Развернувшись, я медленно побрёл в палатку. Пройдя несколько шагов, остановился и, не оборачиваясь, произнёс напоследок:
— Пипку привет передавай. Ну, и всем остальным, кого там встретишь. Скажи, что мы, живые, всегда будем помнить о вас. Если бога там встретишь, напомни ему о нас, а то он наверно забыл про Афган.
Грудь сдавила жуткая тоска, хотелось волком выть, провалиться сквозь землю, исчезнуть из этой жуткой жизни, и не возвращаться сюда никогда, как исчезли из неё те, кого уже с нами нет.
Я резко нагнулся, рывком выдернул нож из ножен и, тяжело дыша, приставил торец рукоятки ко лбу. Постояв так несколько секунд, я заткнул нож обратно, после чего достал сигарету, и дрожащими руками прикурил её. Страх смерти, оказался сильнее, чем кратковременный порыв. Смерть — это слишком уж лёгкий выход, намного тяжелее жить и сохранить рассудок.
Что-то защекотало щеку, как будто по ней скатилась слеза. Я провёл тыльной стороной ладони по давно не бритой щеке, и посмотрел на руку, так и есть — слеза, редкая, скупая солдатская слеза. И уронил я эту слезу, скорее всего, от жалости к себе самому.
Мы в то время ещё не умели оплакивать погибших. Нас мучила лишь боль, иногда вырывавшаяся в стон, и внутри кипела злость. А что касается слёз, то они придут потом.
Разговор
Вернувшись в палатку, я сел на носилки и укутался в одеяло. Время опять остановилось. В памяти крутился недавний сон. Меня преследовало чувство непонятного страха. Я еще могу понять страх от чего-то реального, но когда боишься того, чего не знаешь, это как-то жутковато.
«К чему это все? К чему? Почему во сне Хасан оказался рядом с Лейлой? Этот странный взгляд Туркмена, будто он хотел меня от чего-то предостеречь. Почему в этих снах я постоянно срываюсь в пропасть и просыпаюсь от ужаса, после которого комок в горле? Почему?» Такие вопросы я мысленно задавал себе, и не находил на них ответы.
Что-то должно произойти, не знаю — что, и не знаю — когда, но этот сон не может повторяться бесконечно, все равно настанет момент, когда он во что-то выльется, так было уже не раз.
«Подожду еще немного, если никто не появится, пойду пешком искать свой блок, а то с ума можно сойти, оставаться наедине с собой становится уже невыносимым».

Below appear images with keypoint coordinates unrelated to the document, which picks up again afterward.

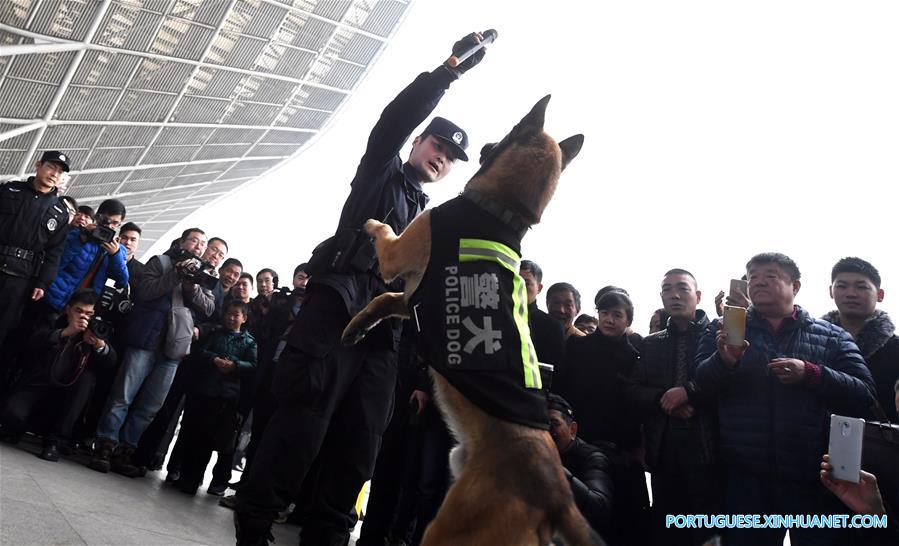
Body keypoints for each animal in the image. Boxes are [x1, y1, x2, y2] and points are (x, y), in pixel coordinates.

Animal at [342, 98, 596, 544]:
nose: (484, 144)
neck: (503, 212)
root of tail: (557, 498)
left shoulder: (396, 257)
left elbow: (386, 231)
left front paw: (372, 223)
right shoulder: (410, 299)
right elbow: (385, 299)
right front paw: (358, 325)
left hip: (446, 528)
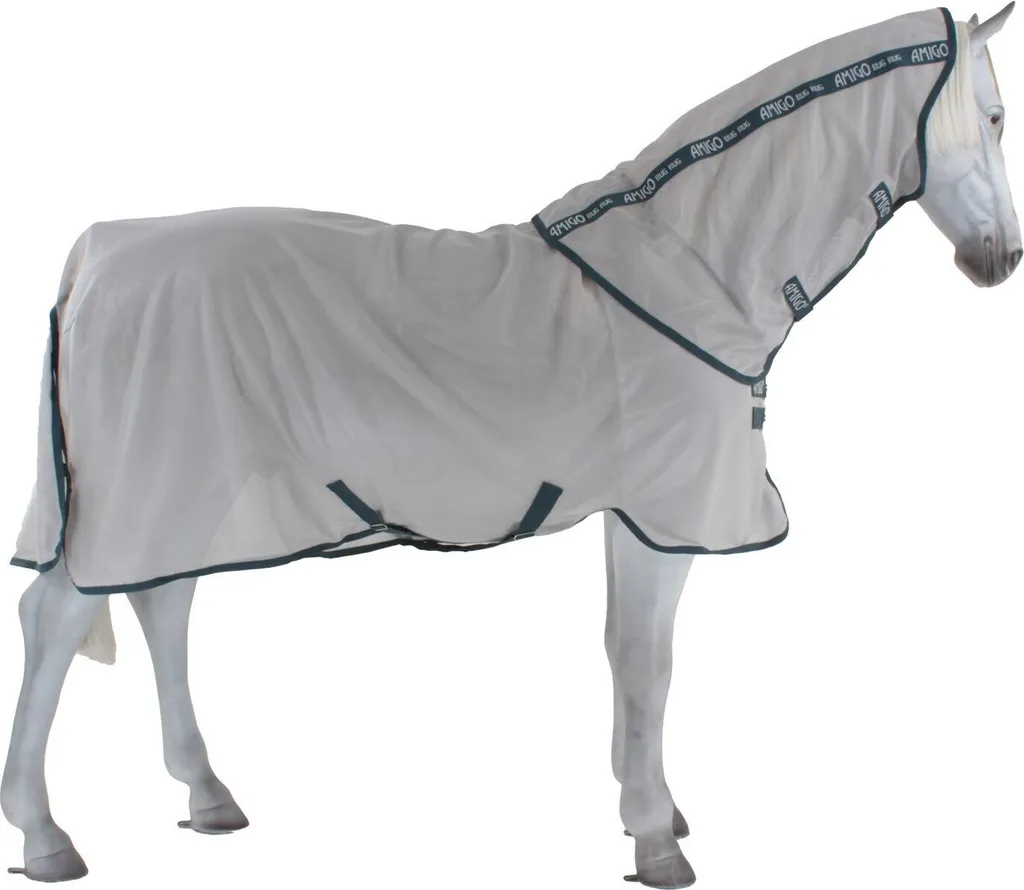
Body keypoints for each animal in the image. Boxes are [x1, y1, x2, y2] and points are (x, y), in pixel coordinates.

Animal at [2, 6, 1019, 888]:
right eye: (997, 116)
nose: (1000, 259)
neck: (693, 269)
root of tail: (96, 256)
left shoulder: (628, 511)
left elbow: (620, 652)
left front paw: (650, 806)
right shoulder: (663, 516)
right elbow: (649, 663)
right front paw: (656, 840)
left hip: (189, 484)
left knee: (161, 602)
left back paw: (208, 795)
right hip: (148, 484)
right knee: (56, 617)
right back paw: (46, 835)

Я закурил сигарету, и в тот же момент услышал, как мимо палатки с ревом пронесся медицинский тягач и остановился где-то рядом. Через секунду раздались голоса и топот, поведение медиков ничего хорошего не предвещало. Похоже, что привезли откуда-то раненых или убитых. Но откуда? Ночь вроде прошла тихо, стрельбы похожей на перестрелку слышно не было. Я поднялся с носилок, и направился к выходу. Снова послышался гул моторов, судя по звуку, подъехал БТР. И тут я услышал голос Туркмена.
— Бережной где лежит? — крикнул он, обращаясь к медикам.
В этот момент я уже вышел из палатки. Наш БТР стоял метрах в двадцати от меня.
— Туркмен! — выкрикнул я.
Нурлан, услышав окрик, обернулся и, спрыгнув с брони, направился в мою сторону. Шел он не спеша, опустив глаза, и глядел себе под ноги, как будто боялся споткнуться на ровном месте. В его походке и опущенном вниз взгляде было что-то необычное, тревожное, не похожее на поведение Туркмена, это был не тот Туркмен, которого я привык обычно видеть с радостной улыбкой и блеском в глазах. Приблизившись, он посмотрел на меня, мы встретились взглядами. Я в тот же момент понял: что-то случилось. Туркмен изобразил подобие улыбки, во взгляде его не было той знакомой мне радости от встречи. Он обнял меня за плечи, а я все не сводил с него взгляда, ожидая, что он сейчас сообщит что-то неприятное.